━━━━━ Given records ━━━━━

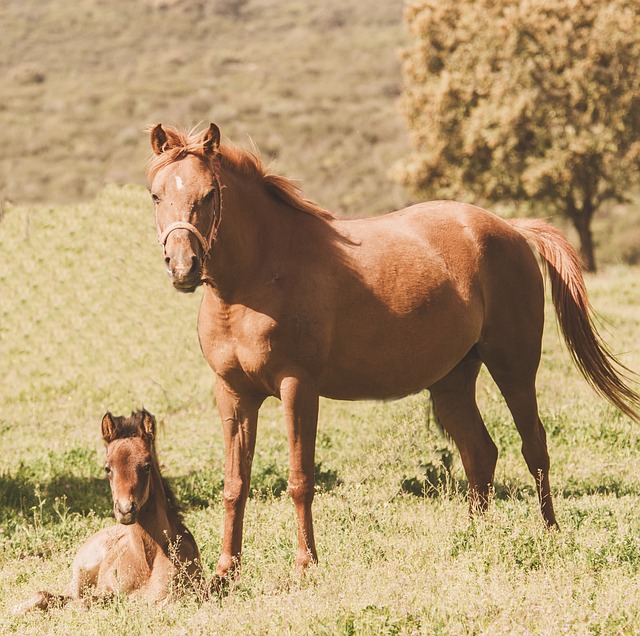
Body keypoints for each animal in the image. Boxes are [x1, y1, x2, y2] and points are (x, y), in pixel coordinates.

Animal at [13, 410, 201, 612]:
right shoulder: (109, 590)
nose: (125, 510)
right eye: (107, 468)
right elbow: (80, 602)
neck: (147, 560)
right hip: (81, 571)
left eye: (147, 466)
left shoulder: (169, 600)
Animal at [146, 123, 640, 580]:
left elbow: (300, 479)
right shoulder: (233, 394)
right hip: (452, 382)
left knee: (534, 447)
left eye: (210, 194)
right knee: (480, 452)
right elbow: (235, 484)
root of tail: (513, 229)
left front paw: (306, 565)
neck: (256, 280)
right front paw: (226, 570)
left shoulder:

━━━━━
━━━━━ Given records ━━━━━

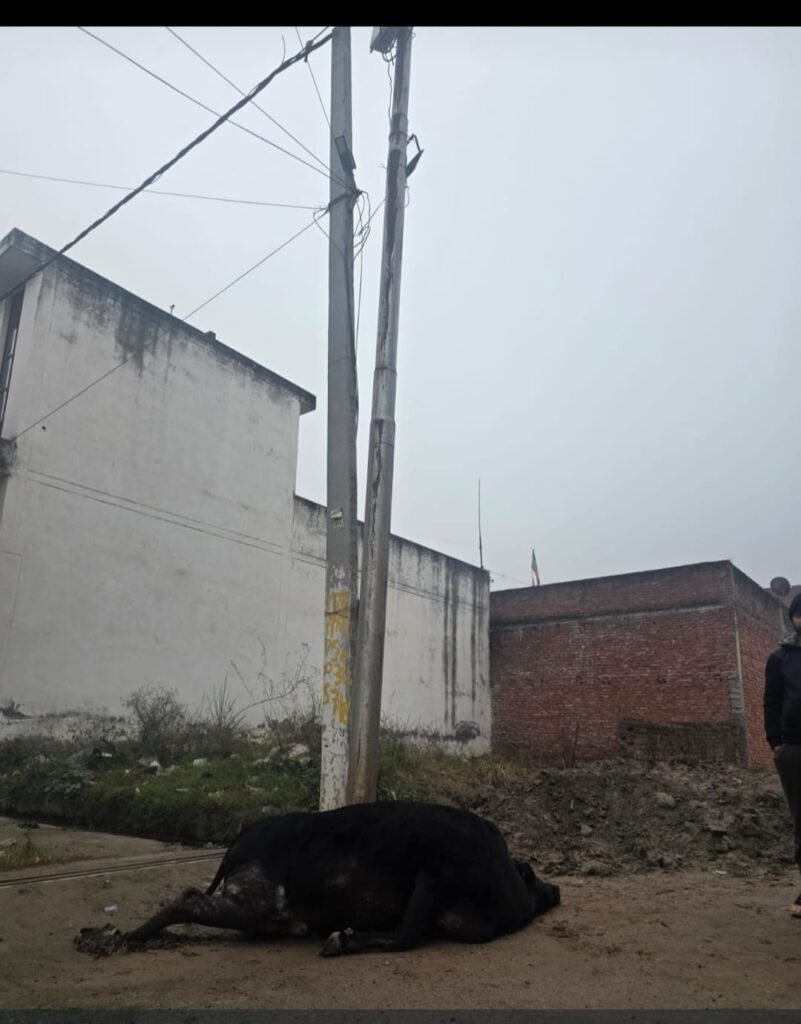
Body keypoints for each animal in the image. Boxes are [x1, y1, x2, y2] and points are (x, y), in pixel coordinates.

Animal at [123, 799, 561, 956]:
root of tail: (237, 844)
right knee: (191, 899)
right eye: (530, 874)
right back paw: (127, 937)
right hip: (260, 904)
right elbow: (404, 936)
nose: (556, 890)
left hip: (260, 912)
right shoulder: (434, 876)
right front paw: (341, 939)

━━━━━

To do ::
Return each line among the entries that holds the word "left".

Response to the task ::
left eye: (147, 466)
left shoulder: (169, 600)
left elbow: (300, 479)
left knee: (534, 447)
left eye: (210, 194)
left front paw: (306, 565)
left shoulder:
left hip: (260, 912)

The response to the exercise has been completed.